In May 2016, the Foundation published a full-color 76-page catalogue documenting the work of grant recipients with images and biographies. Soon, this catalogue will also be made available on the Foundation’s website. The awards are funded exclusively by the Foundation’s endowment. The Foundation is directed by a board consisting of Angela Westwater (President), Robert Meltzer (Vice President), Peter F. Frey (Treasurer), Vaughn C. Williams (Secretary), William Bailey, Phong Bui, Chuck Close, Lyle Ashton Harris, Gerhardt Knodel, Charles LeDray, Kerry James Marshall, Scott Rothkopf, Robert F. Shapiro, Cindy Sherman, Lowery Stokes Sims, Paul J. Smith, and Robert Storr. 
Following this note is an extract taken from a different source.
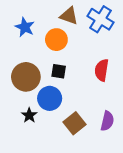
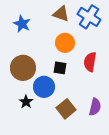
orange circle: (56, 40) -> (65, 43), moved
black square: (59, 71) -> (60, 68), moved

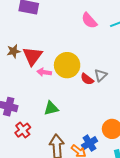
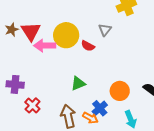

2015 Louis Comfort Tiffany Foundation Award Recipients: 
Yuji Agematsu, New York, NY 
Chris Bogia, Queens, NY 
Jared Buckhiester, New York, NY 
Mary Carlson, Brooklyn and Walton, NY 
Domingo Castillo, Miami, FL 
Ian Cheng, New York, NY 
Derrick Alexis Coard, Bronx, NY 
Victor Estrada, Los Angeles, CA 
Zachary Fabri, Brooklyn, NY 
Vanessa German, Pittsburgh, PA 
Aaron Gilbert, Brooklyn, NY 
Rochelle Goldberg, New York, NY, 
Tommy Hartung, Queens, NY 
Iman Issa, New York, NY 
Hildur Ásgeirsdóttir Jónsson, Cleveland, OH 
Kelly Kaczynski, Chicago, IL 
James English Leary, New York, NY 
Pam Lins, Brooklyn, NY 
Park McArthur, New York, NY 
Willa Nasatir, New York, NY 
Mendi and Keith Obadike, Montclair, NJ 
Andy Paiko, Portland, OR 
Alison Pebworth, San Francisco, CA 
Gala Porras-Kim, Los Angeles, CA 
Miljohn Ruperto, Los Angeles, CA 
Adam Shirley, Detroit, MI 
Xaviera Simmons, New York, NY 
Avery Singer, New York, NY 
A.L. Steiner, Los Angeles, CA 
Stewart Uoo, Brooklyn, NY

2015 Biennial Competition Jury:
Lyle Ashton Harris, artist, and Associate Professor of New York University
Charles LeDray, artist
Aram Moshayedi, Curator, Hammer Museum
Scott Rothkopf, Chief Curator, Whitney Museum of American Art
Shannon Stratton, Chief Curator, Museum of Arts and Design, New York
Cindy Sherman, artist
Robert Storr, artist, critic, and Dean of the Yale University School of Art

Established in 1918, the Louis Comfort Tiffany Foundation remains one of the largest single sources of unrestricted monetary awards to artists. The Foundation originally operated Laurelton Hall—Tiffany’s estate at Cold Spring Harbor, Long Island—as a summer residency for its
fellows and craftspeople. Today the competition continues its mission to honor its founder, Louis Comfort Tiffany, by supporting artists and their development through direct financial support. Every two years, designated nominators from throughout the United States recommend candidates to be considered for a grant from the Foundation. The nominees are reviewed by a jury composed of artists, critics, museum professionals, and representation from the Foundation’s Board of Trustees. Awardees are selected for their talent and individual artistic strength. It is the intention of the Foundation to support dedicated artists whose work shows promise of further development. The purpose of the monetary grant is to give artists the opportunity to produce new work, to push the boundaries of their creativity. The results of the competition are documented in an extensive catalogue illustrating the work of the award winners, as well as biographic and bibliographic information. The catalogue is broadly circulated to libraries and other arts organizations and institutions. The Tiffany Foundation's Biennial Competition is administered by the American Federation of Arts.